At 17:07 UTC the plane sent an Aircraft Communications Addressing and Reporting System (ACARS) report via the SDU to satellite 3F1.
At 17:37 UTC, the next ACARS message was due to be sent did not take place.
At 18:03 UTC, Inmarsat attempted to contact MH370 but received no response, indicating that the satcom system was turned off or otherwise out of service.
The perpetrator may not have had to access the cockpit to hijack the plane
Then, at 18:25 UTC, MH370 initiated a log-on with 3F1 – it was coming back online.
This then allowed information to be passed to Inmarsat via seven handshakes over the next few hours, which were later tracked to a flight path over the Indian Ocean, terminating in the sea west of Perth, Australia, where it is believed the plane went down.
As MH370’s SDU was made by Honeywell instead of Rockwell Collins, it can be accessed via the Electronics and Equipment Bay (EE Bay).
The EE Bay is a compartment that, in a Boeing, is accessible during flight through an unlocked hatch on the floor at the front of the first class cabin.
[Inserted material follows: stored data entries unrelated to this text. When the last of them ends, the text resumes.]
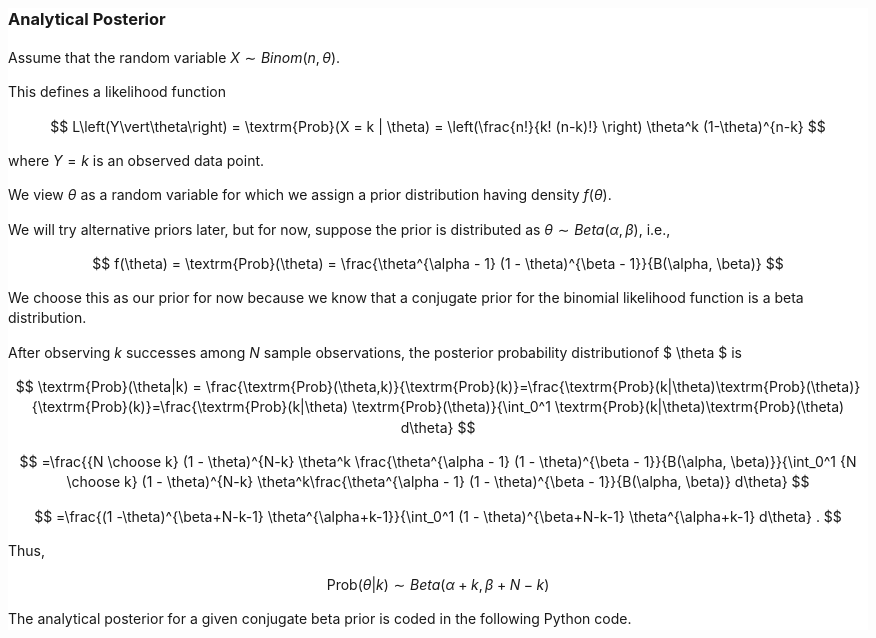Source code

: 
### Analytical Posterior

Assume that the random variable $X\sim Binom\left(n,\theta\right)$. 

This defines a likelihood function

$$
L\left(Y\vert\theta\right) = \textrm{Prob}(X =  k | \theta) = 
\left(\frac{n!}{k! (n-k)!} \right) \theta^k (1-\theta)^{n-k}
$$

where $Y=k$ is an observed data point.

We view  $\theta$ as a random variable for which we assign a prior distribution having density $f(\theta)$.

We will try alternative priors later, but for now, suppose the prior is distributed as $\theta\sim Beta\left(\alpha,\beta\right)$, i.e.,  

$$
f(\theta) = \textrm{Prob}(\theta) = \frac{\theta^{\alpha - 1} (1 - \theta)^{\beta - 1}}{B(\alpha, \beta)}
$$

We choose this as our prior for now because  we know that a conjugate prior for the binomial likelihood function is a beta distribution.


After observing  $k$ successes among $N$ sample observations, the posterior  probability distributionof  $ \theta $ is

$$
\textrm{Prob}(\theta|k) = \frac{\textrm{Prob}(\theta,k)}{\textrm{Prob}(k)}=\frac{\textrm{Prob}(k|\theta)\textrm{Prob}(\theta)}{\textrm{Prob}(k)}=\frac{\textrm{Prob}(k|\theta) \textrm{Prob}(\theta)}{\int_0^1 \textrm{Prob}(k|\theta)\textrm{Prob}(\theta) d\theta}
$$

$$
=\frac{{N \choose k} (1 - \theta)^{N-k} \theta^k \frac{\theta^{\alpha - 1} (1 - \theta)^{\beta - 1}}{B(\alpha, \beta)}}{\int_0^1 {N \choose k} (1 - \theta)^{N-k} \theta^k\frac{\theta^{\alpha - 1} (1 - \theta)^{\beta - 1}}{B(\alpha, \beta)} d\theta}
$$

$$
=\frac{(1 -\theta)^{\beta+N-k-1} \theta^{\alpha+k-1}}{\int_0^1 (1 - \theta)^{\beta+N-k-1} \theta^{\alpha+k-1} d\theta} .
$$



Thus, 

$$
\textrm{Prob}(\theta|k) \sim {Beta}(\alpha + k, \beta+N-k)
$$

The analytical posterior for a given conjugate beta prior is coded in the following Python code.
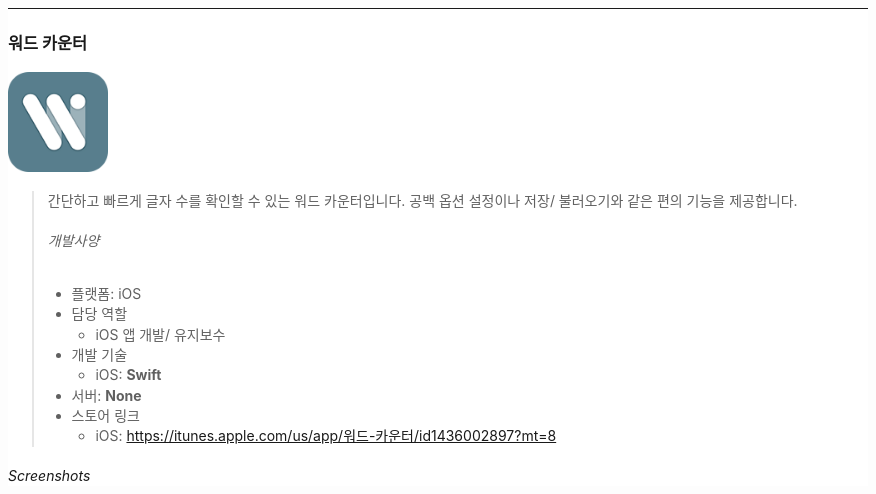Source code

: 
---

### 워드 카운터

<img src="/res/wc.png" width="100px" height="100px">

>  간단하고 빠르게 글자 수를 확인할 수 있는 워드 카운터입니다. 공백 옵션 설정이나 저장/ 불러오기와 같은 편의 기능을 제공합니다.
> 
> ###### 개발사양
> * 플랫폼: iOS
> * 담당 역할
>   - iOS 앱 개발/ 유지보수
> * 개발 기술
>   - iOS: **Swift**
> * 서버: **None**
> * 스토어 링크
>   - iOS: <https://itunes.apple.com/us/app/워드-카운터/id1436002897?mt=8>

###### Screenshots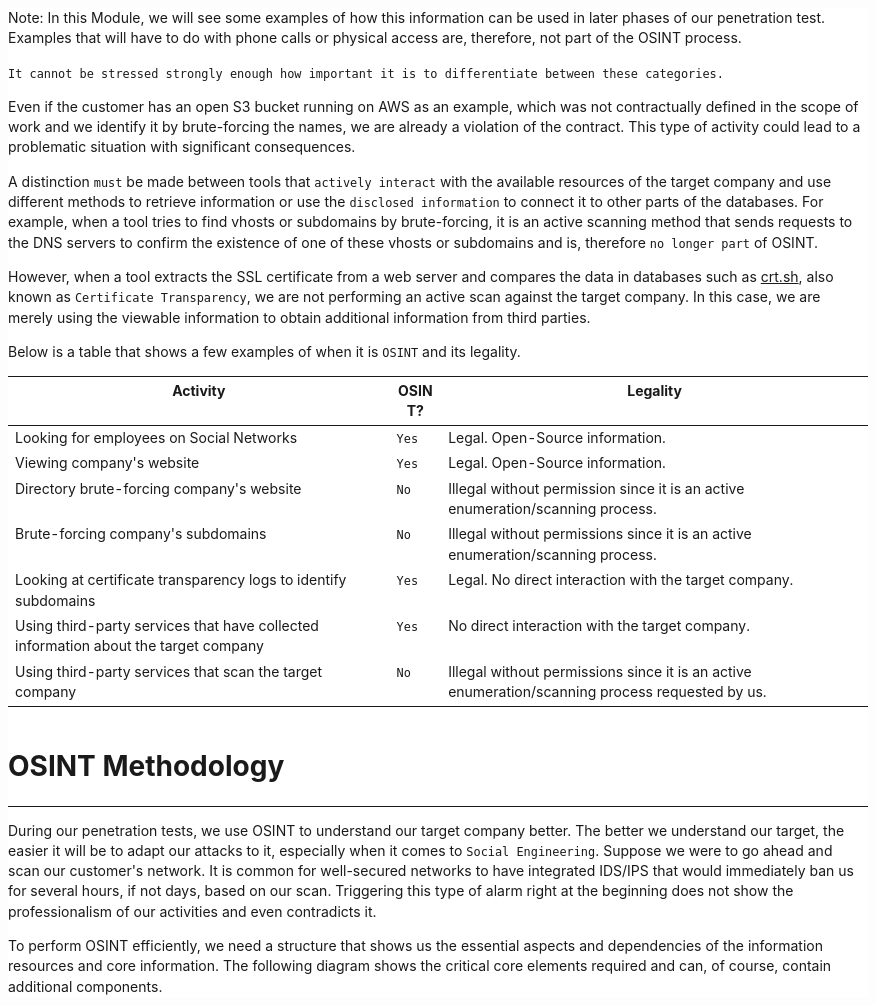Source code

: Note: In this Module, we will see some examples of how this information can be used in later phases of our penetration test. Examples that will have to do with phone calls or physical access are, therefore, not part of the OSINT process.

`It cannot be stressed strongly enough how important it is to differentiate between these categories.`

Even if the customer has an open S3 bucket running on AWS as an example, which was not contractually defined in the scope of work and we identify it by brute-forcing the names, we are already a violation of the contract. This type of activity could lead to a problematic situation with significant consequences.

A distinction `must` be made between tools that `actively interact` with the available resources of the target company and use different methods to retrieve information or use the `disclosed information` to connect it to other parts of the databases. For example, when a tool tries to find vhosts or subdomains by brute-forcing, it is an active scanning method that sends requests to the DNS servers to confirm the existence of one of these vhosts or subdomains and is, therefore `no longer part` of OSINT.

However, when a tool extracts the SSL certificate from a web server and compares the data in databases such as [crt.sh](https://crt.sh/), also known as `Certificate Transparency`, we are not performing an active scan against the target company. In this case, we are merely using the viewable information to obtain additional information from third parties.

Below is a table that shows a few examples of when it is `OSINT` and its legality.

| **Activity** | **OSINT?** | **Legality** |
| --- | --- | --- |
| Looking for employees on Social Networks | `Yes` | Legal. Open-Source information. |
| Viewing company's website | `Yes` | Legal. Open-Source information. |
| Directory brute-forcing company's website | `No` | Illegal without permission since it is an active enumeration/scanning process. |
| Brute-forcing company's subdomains | `No` | Illegal without permissions since it is an active enumeration/scanning process. |
| Looking at certificate transparency logs to identify subdomains | `Yes` | Legal. No direct interaction with the target company. |
| Using third-party services that have collected information about the target company | `Yes` | No direct interaction with the target company. |
| Using third-party services that scan the target company | `No` | Illegal without permissions since it is an active enumeration/scanning process requested by us. |


# OSINT Methodology

* * *

During our penetration tests, we use OSINT to understand our target company better. The better we understand our target, the easier it will be to adapt our attacks to it, especially when it comes to `Social Engineering`. Suppose we were to go ahead and scan our customer's network. It is common for well-secured networks to have integrated IDS/IPS that would immediately ban us for several hours, if not days, based on our scan. Triggering this type of alarm right at the beginning does not show the professionalism of our activities and even contradicts it.

To perform OSINT efficiently, we need a structure that shows us the essential aspects and dependencies of the information resources and core information. The following diagram shows the critical core elements required and can, of course, contain additional components.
A hijacker could climb into the EE Bay from the passenger cabin to meddle with the SDU.
In fact, according to Mike Exner, an MH370 investigator from a group of experts called the Independent Group, claimed that this is the only place where it can be accessed – not the cockpit.
In 2014, Mr Exner gained access to a major US airline’s professional-grade flight similar facility and asked two veteran Boeing 777 pilots who accompanied him how the SDU could be turned off and on again.
He reported back: “There is no way to turn off the primary power to the satcom from the cockpit.
“It is not even described in the flight manuals. The only way to do it is to find an obscure circuit breaker in the EE Bay.”
The SDU can also be meddled with by unplugging the Internal Reference System (IRS), which feeds information to the SDU, and plugging in your own equipment.
Therefore, the perpetrator could have hijacked the plane by climbing into the EE Bay and taking over the plane from there.
They could even have made sure that the pilots still thought they were controlling the plane through “phantom controls”.
In this way, this could explain how someone other than the pilot or copilot could have hijacked the plane so quickly – they did not even need to enter the cockpit.